Task material below:

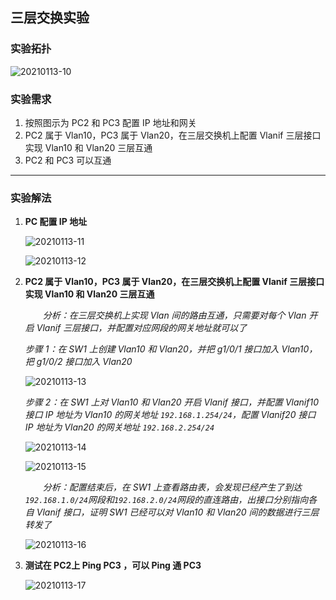 ## 三层交换实验

### 实验拓扑

![20210113-10](/home/garlic/Desktop/笔记/图片/20210113-10.PNG)

### 实验需求

1. 按照图示为 PC2 和 PC3 配置 IP 地址和网关
2. PC2 属于 Vlan10，PC3 属于 Vlan20，在三层交换机上配置 Vlanif 三层接口实现 Vlan10 和 Vlan20 三层互通
3. PC2 和 PC3 可以互通

------

### 实验解法

1. **PC 配置 IP 地址**

   ![20210113-11](/home/garlic/Desktop/笔记/图片/20210113-11.PNG)

   ![20210113-12](/home/garlic/Desktop/笔记/图片/20210113-12.PNG)

2. **PC2 属于 Vlan10，PC3 属于 Vlan20，在三层交换机上配置 Vlanif 三层接口实现 Vlan10 和 Vlan20 三层互通**

   　　*分析：在三层交换机上实现 Vlan 间的路由互通，只需要对每个 Vlan 开启 Vlanif 三层接口，并配置对应网段的网关地址就可以了*

   *步骤 1：在 SW1 上创建 Vlan10 和 Vlan20，并把 g1/0/1 接口加入 Vlan10，把 g1/0/2 接口加入 Vlan20*

   ![20210113-13](/home/garlic/Desktop/笔记/图片/20210113-13.PNG)

   *步骤 2：在 SW1 上对 Vlan10 和 Vlan20 开启 Vlanif 接口，并配置 Vlanif10 接口 IP 地址为 Vlan10 的网关地址 `192.168.1.254/24`，配置 Vlanif20 接口 IP 地址为 Vlan20 的网关地址 `192.168.2.254/24`*

   ![20210113-14](/home/garlic/Desktop/笔记/图片/20210113-14.PNG)

   ![20210113-15](/home/garlic/Desktop/笔记/图片/20210113-15.PNG)

   　　*分析：配置结束后，在 SW1 上查看路由表，会发现已经产生了到达`192.168.1.0/24`网段和`192.168.2.0/24`网段的直连路由，出接口分别指向各自 Vlanif 接口，证明 SW1 已经可以对 Vlan10 和 Vlan20 间的数据进行三层转发了*

   ![20210113-16](/home/garlic/Desktop/笔记/图片/20210113-16.PNG)

3. **测试在 PC2上 Ping PC3 ，可以 Ping 通 PC3**

   ![20210113-17](/home/garlic/Desktop/笔记/图片/20210113-17.PNG)
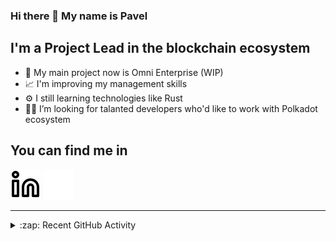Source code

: ### Hi there 👋 My name is Pavel

## I'm a Project Lead in the blockchain ecosystem 

- 🚀 My main project now is Omni Enterprise (WIP)
- 📈 I'm improving my management skills
- ⚙️ I still learning technologies like Rust
- 🧑‍💻 I’m looking for talanted developers who'd like to work with Polkadot ecosystem

## You can find me in
[![website](./img/linkedin-light.svg)](https://www.linkedin.com/in/golovkinpl/)
[![website](./img/linkedin-dark.svg)](https://www.linkedin.com/in/golovkinpl/)

---

<details>
  <summary>:zap: Recent GitHub Activity</summary>
  
<!--START_SECTION:activity-->
1. 🎉 Merged PR [#1026](https://github.com/novasamatech/metadata-portal/pull/1026) in [novasamatech/metadata-portal](https://github.com/novasamatech/metadata-portal)
2. 🎉 Merged PR [#1025](https://github.com/novasamatech/metadata-portal/pull/1025) in [novasamatech/metadata-portal](https://github.com/novasamatech/metadata-portal)
3. ❗ Opened issue [#2442](https://github.com/novasamatech/nova-spektr/issues/2442) in [novasamatech/nova-spektr](https://github.com/novasamatech/nova-spektr)
4. ❗ Opened issue [#2439](https://github.com/novasamatech/nova-spektr/issues/2439) in [novasamatech/nova-spektr](https://github.com/novasamatech/nova-spektr)
5. 🗣 Commented on [#1809](https://github.com/novasamatech/nova-spektr/issues/1809#issuecomment-2404173443) in [novasamatech/nova-spektr](https://github.com/novasamatech/nova-spektr)
<!--END_SECTION:activity-->

</details>
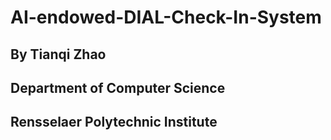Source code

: # AI-endowed-DIAL-Check-In-System
## By Tianqi Zhao
## Department of Computer Science
## Rensselaer Polytechnic Institute
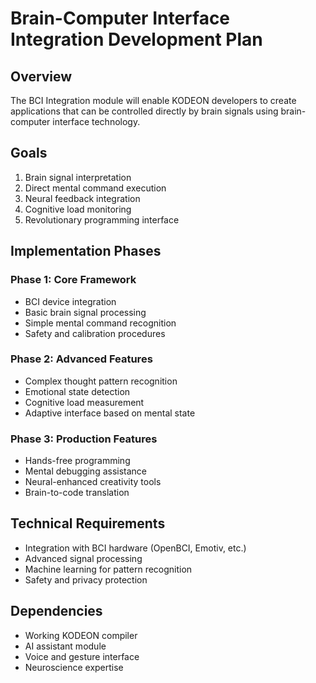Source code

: # Brain-Computer Interface Integration Development Plan

## Overview

The BCI Integration module will enable KODEON developers to create applications that can be controlled directly by brain signals using brain-computer interface technology.

## Goals

1. Brain signal interpretation
2. Direct mental command execution
3. Neural feedback integration
4. Cognitive load monitoring
5. Revolutionary programming interface

## Implementation Phases

### Phase 1: Core Framework

- BCI device integration
- Basic brain signal processing
- Simple mental command recognition
- Safety and calibration procedures

### Phase 2: Advanced Features

- Complex thought pattern recognition
- Emotional state detection
- Cognitive load measurement
- Adaptive interface based on mental state

### Phase 3: Production Features

- Hands-free programming
- Mental debugging assistance
- Neural-enhanced creativity tools
- Brain-to-code translation

## Technical Requirements

- Integration with BCI hardware (OpenBCI, Emotiv, etc.)
- Advanced signal processing
- Machine learning for pattern recognition
- Safety and privacy protection

## Dependencies

- Working KODEON compiler
- AI assistant module
- Voice and gesture interface
- Neuroscience expertise
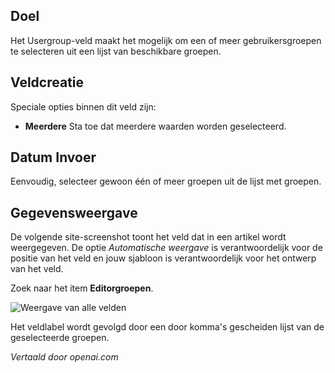 <!-- Filename: J3.x:Adding_custom_fields/Usergroup_Field / Display title: Gebruikersgroep Veld -->

## Doel

Het Usergroup-veld maakt het mogelijk om een of meer gebruikersgroepen te selecteren uit een lijst van beschikbare groepen.

## Veldcreatie

Speciale opties binnen dit veld zijn:

- **Meerdere** Sta toe dat meerdere waarden worden geselecteerd.

## Datum Invoer

Eenvoudig, selecteer gewoon één of meer groepen uit de lijst met groepen.


## Gegevensweergave

De volgende site-screenshot toont het veld dat in een artikel wordt weergegeven. De optie *Automatische weergave* is verantwoordelijk voor de positie van het veld en jouw sjabloon is verantwoordelijk voor het ontwerp van het veld.

Zoek naar het item **Editorgroepen**.

![Weergave van alle velden](../../../en/images/fields/fields-display.png "Weergave van velden")

Het veldlabel wordt gevolgd door een door komma's gescheiden lijst van de geselecteerde groepen.

*Vertaald door openai.com*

End of Task material.

Task directions ::
Can you return every line from the items above that contains the word "Opened"?

Result of the task ::
3. ❗ Opened issue [#2442](https://github.com/novasamatech/nova-spektr/issues/2442) in [novasamatech/nova-spektr](https://github.com/novasamatech/nova-spektr)
4. ❗ Opened issue [#2439](https://github.com/novasamatech/nova-spektr/issues/2439) in [novasamatech/nova-spektr](https://github.com/novasamatech/nova-spektr)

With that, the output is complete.